Project Goal: In this proposal, we will use the latest genetic engineering techniques to create an experimental model system that can be used to identify new therapies; we will take advantage of the DICER1 mutations present in sarcomas of patients with DICER1 syndrome to selectively kill the tumor cells while not affecting healthy tissues. To do this, we will genetically manipulate cells from sarcomas to create cell pairs with and without DICER1 mutations, to enable comparisons. We will then use these cells to perform various genetic and drug screens focusing on FDA-approved drugs, which could be incorporated into new treatment strategies relatively quickly, without the need for lengthy clinical trials to assess their safety. If we are successful, these new therapies would allow treatment of sarcomas that are not accessible to surgery. This will eliminate the unwanted side-effects of systemic chemotherapy, dramatically improving prognosis for affected children.

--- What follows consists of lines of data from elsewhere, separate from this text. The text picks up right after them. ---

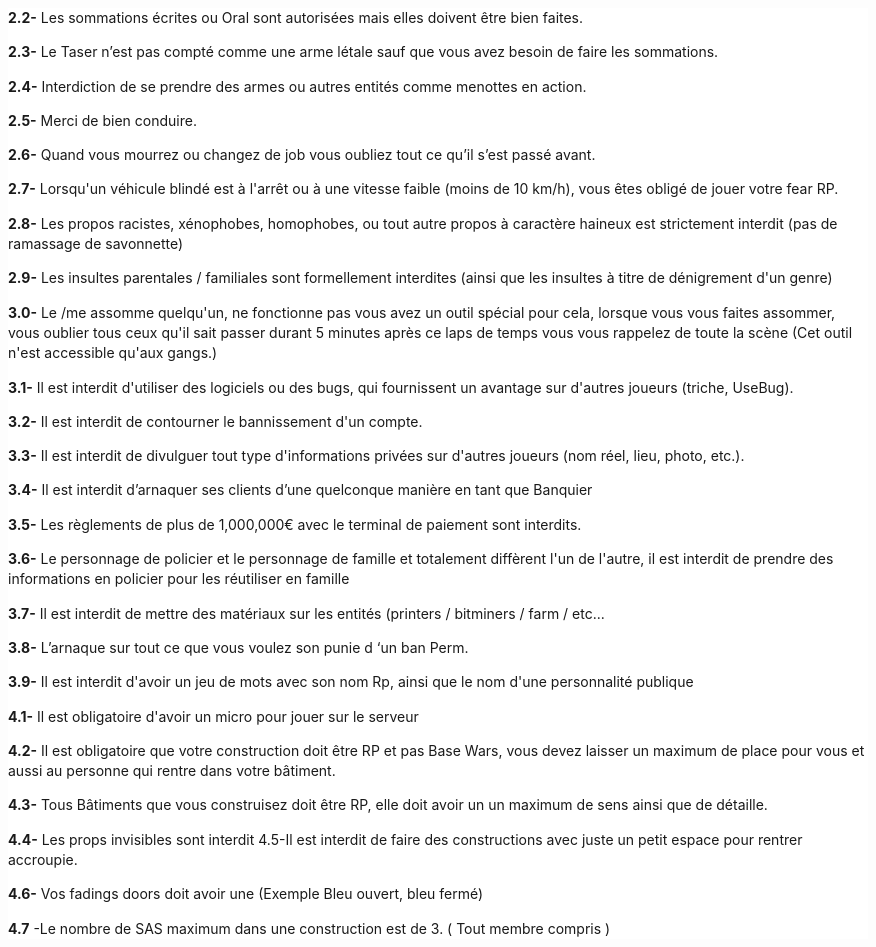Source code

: **__2.2-__** Les sommations écrites ou Oral sont autorisées mais elles doivent être bien faites. 

**__2.3-__** Le Taser n’est pas compté comme une arme létale sauf que vous avez  besoin de faire les sommations.

**__2.4-__** Interdiction de se prendre des armes ou autres entités comme menottes en action.

**__2.5-__** Merci de bien conduire.

**__2.6-__** Quand vous mourrez ou changez de job vous oubliez tout ce qu’il s’est passé avant.

**__2.7-__** Lorsqu'un véhicule blindé est à l'arrêt ou à une vitesse faible (moins de 10 km/h), vous êtes obligé de jouer votre fear RP.

**__2.8-__** Les propos racistes, xénophobes, homophobes, ou tout autre propos à caractère haineux est strictement interdit (pas de ramassage de savonnette)

**__2.9-__** Les insultes parentales / familiales sont formellement interdites (ainsi que les insultes à titre de dénigrement d'un genre)

**__3.0-__** Le /me assomme quelqu'un, ne fonctionne pas vous avez un outil spécial pour cela, lorsque vous vous faites assommer, vous oublier tous ceux qu'il sait passer durant 5 minutes après ce laps de temps vous vous rappelez de toute la scène (Cet outil n'est accessible qu'aux gangs.)

**__3.1-__** Il est interdit d'utiliser des logiciels ou des bugs, qui fournissent un avantage sur d'autres joueurs (triche, UseBug).

**__3.2-__** Il est interdit de contourner le bannissement d'un compte.

**__3.3-__** Il est interdit de divulguer tout type d'informations privées sur d'autres joueurs (nom réel, lieu, photo, etc.).

**__3.4-__** Il est interdit d’arnaquer ses clients d’une quelconque manière en tant que Banquier

**__3.5-__** Les règlements de plus de 1,000,000€ avec le terminal de paiement sont interdits.

**__3.6-__** Le personnage de policier et le personnage de famille et totalement diffèrent l'un de l'autre, il est interdit de prendre des informations en policier pour les réutiliser en famille

**__3.7-__** Il est interdit de mettre des matériaux sur les entités (printers / bitminers / farm / etc...

**__3.8-__** L’arnaque sur tout ce que vous voulez son punie d ‘un ban Perm.

**__3.9-__** Il est interdit d'avoir un jeu de mots avec son nom Rp, ainsi que le nom d'une personnalité publique

**__4.1-__** Il est obligatoire d'avoir un micro pour jouer sur le serveur

**__4.2-__** Il est obligatoire que votre construction doit être RP et pas Base Wars, vous devez laisser un maximum de place pour vous et aussi au personne qui rentre dans votre bâtiment.

**__4.3-__** Tous Bâtiments que vous construisez doit être RP, elle doit avoir un un maximum de sens ainsi que de détaille.

**__4.4-__** Les props invisibles sont interdit
4.5-Il est interdit de faire des constructions avec juste un petit espace pour rentrer accroupie.

**__4.6-__** Vos fadings doors doit avoir une  (Exemple Bleu ouvert, bleu fermé)

**__4.7__** -Le nombre de SAS maximum dans une construction est de 3. ( Tout membre compris )
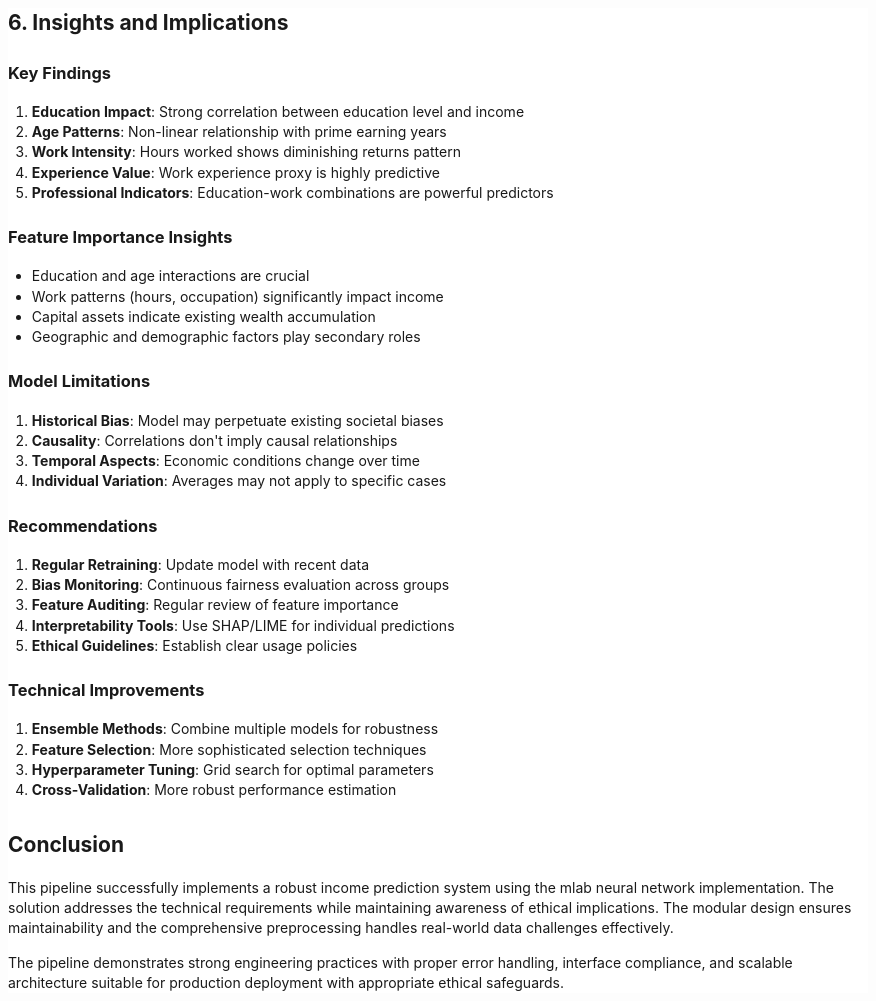 ## 6. Insights and Implications

### Key Findings
1. **Education Impact**: Strong correlation between education level and income
2. **Age Patterns**: Non-linear relationship with prime earning years
3. **Work Intensity**: Hours worked shows diminishing returns pattern
4. **Experience Value**: Work experience proxy is highly predictive
5. **Professional Indicators**: Education-work combinations are powerful predictors

### Feature Importance Insights
- Education and age interactions are crucial
- Work patterns (hours, occupation) significantly impact income
- Capital assets indicate existing wealth accumulation
- Geographic and demographic factors play secondary roles

### Model Limitations
1. **Historical Bias**: Model may perpetuate existing societal biases
2. **Causality**: Correlations don't imply causal relationships
3. **Temporal Aspects**: Economic conditions change over time
4. **Individual Variation**: Averages may not apply to specific cases

### Recommendations
1. **Regular Retraining**: Update model with recent data
2. **Bias Monitoring**: Continuous fairness evaluation across groups
3. **Feature Auditing**: Regular review of feature importance
4. **Interpretability Tools**: Use SHAP/LIME for individual predictions
5. **Ethical Guidelines**: Establish clear usage policies

### Technical Improvements
1. **Ensemble Methods**: Combine multiple models for robustness
2. **Feature Selection**: More sophisticated selection techniques
3. **Hyperparameter Tuning**: Grid search for optimal parameters
4. **Cross-Validation**: More robust performance estimation

## Conclusion

This pipeline successfully implements a robust income prediction system using the mlab neural network implementation. The solution addresses the technical requirements while maintaining awareness of ethical implications. The modular design ensures maintainability and the comprehensive preprocessing handles real-world data challenges effectively.

The pipeline demonstrates strong engineering practices with proper error handling, interface compliance, and scalable architecture suitable for production deployment with appropriate ethical safeguards.
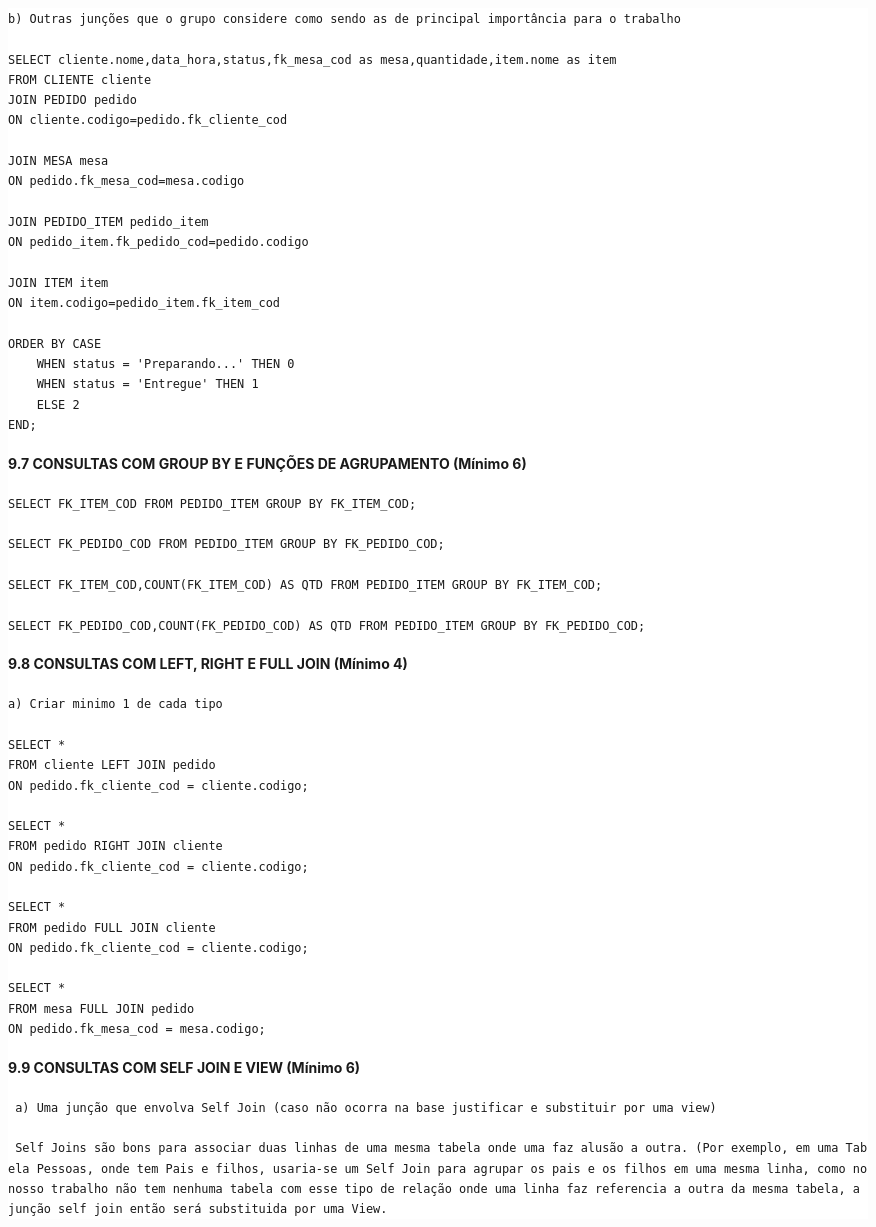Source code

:     b) Outras junções que o grupo considere como sendo as de principal importância para o trabalho

    SELECT cliente.nome,data_hora,status,fk_mesa_cod as mesa,quantidade,item.nome as item
    FROM CLIENTE cliente
    JOIN PEDIDO pedido
    ON cliente.codigo=pedido.fk_cliente_cod

    JOIN MESA mesa
    ON pedido.fk_mesa_cod=mesa.codigo

    JOIN PEDIDO_ITEM pedido_item
    ON pedido_item.fk_pedido_cod=pedido.codigo

    JOIN ITEM item
    ON item.codigo=pedido_item.fk_item_cod

    ORDER BY CASE
        WHEN status = 'Preparando...' THEN 0
        WHEN status = 'Entregue' THEN 1
        ELSE 2
    END;

#### 9.7	CONSULTAS COM GROUP BY E FUNÇÕES DE AGRUPAMENTO (Mínimo 6)<br>
    SELECT FK_ITEM_COD FROM PEDIDO_ITEM GROUP BY FK_ITEM_COD;
 
    SELECT FK_PEDIDO_COD FROM PEDIDO_ITEM GROUP BY FK_PEDIDO_COD; 

    SELECT FK_ITEM_COD,COUNT(FK_ITEM_COD) AS QTD FROM PEDIDO_ITEM GROUP BY FK_ITEM_COD;
 
    SELECT FK_PEDIDO_COD,COUNT(FK_PEDIDO_COD) AS QTD FROM PEDIDO_ITEM GROUP BY FK_PEDIDO_COD; 

#### 9.8	CONSULTAS COM LEFT, RIGHT E FULL JOIN (Mínimo 4)<br>
    a) Criar minimo 1 de cada tipo
    
    SELECT * 
    FROM cliente LEFT JOIN pedido 
    ON pedido.fk_cliente_cod = cliente.codigo;

    SELECT * 
    FROM pedido RIGHT JOIN cliente
    ON pedido.fk_cliente_cod = cliente.codigo;

    SELECT * 
    FROM pedido FULL JOIN cliente
    ON pedido.fk_cliente_cod = cliente.codigo;

    SELECT * 
    FROM mesa FULL JOIN pedido
    ON pedido.fk_mesa_cod = mesa.codigo;

#### 9.9	CONSULTAS COM SELF JOIN E VIEW (Mínimo 6)<br>
     a) Uma junção que envolva Self Join (caso não ocorra na base justificar e substituir por uma view)
     
     Self Joins são bons para associar duas linhas de uma mesma tabela onde uma faz alusão a outra. (Por exemplo, em uma Tabela Pessoas, onde tem Pais e filhos, usaria-se um Self Join para agrupar os pais e os filhos em uma mesma linha, como no nosso trabalho não tem nenhuma tabela com esse tipo de relação onde uma linha faz referencia a outra da mesma tabela, a junção self join então será substituida por uma View.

Project Update 2022: In our original grant application, we proposed engineering a model system was proposed because no living tumor cells derived directly from a patient were available at the time of the grant application. While that work is ongoing, we have since been able to start developing cell line and tumor experimental models derived from tumor cells from a DICER1 syndrome patient who recently underwent surgery for two tumors (a central nervous system sarcoma and an ovarian tumor). These cells naturally contain the genetic alterations found in patient tumors without the need for genetic engineering and are ideal model systems to study drug therapy options for patients. We are currently conducting some drug trials in model systems using these patient-derived tumor cells. This work is still ongoing but shows promising preliminary results.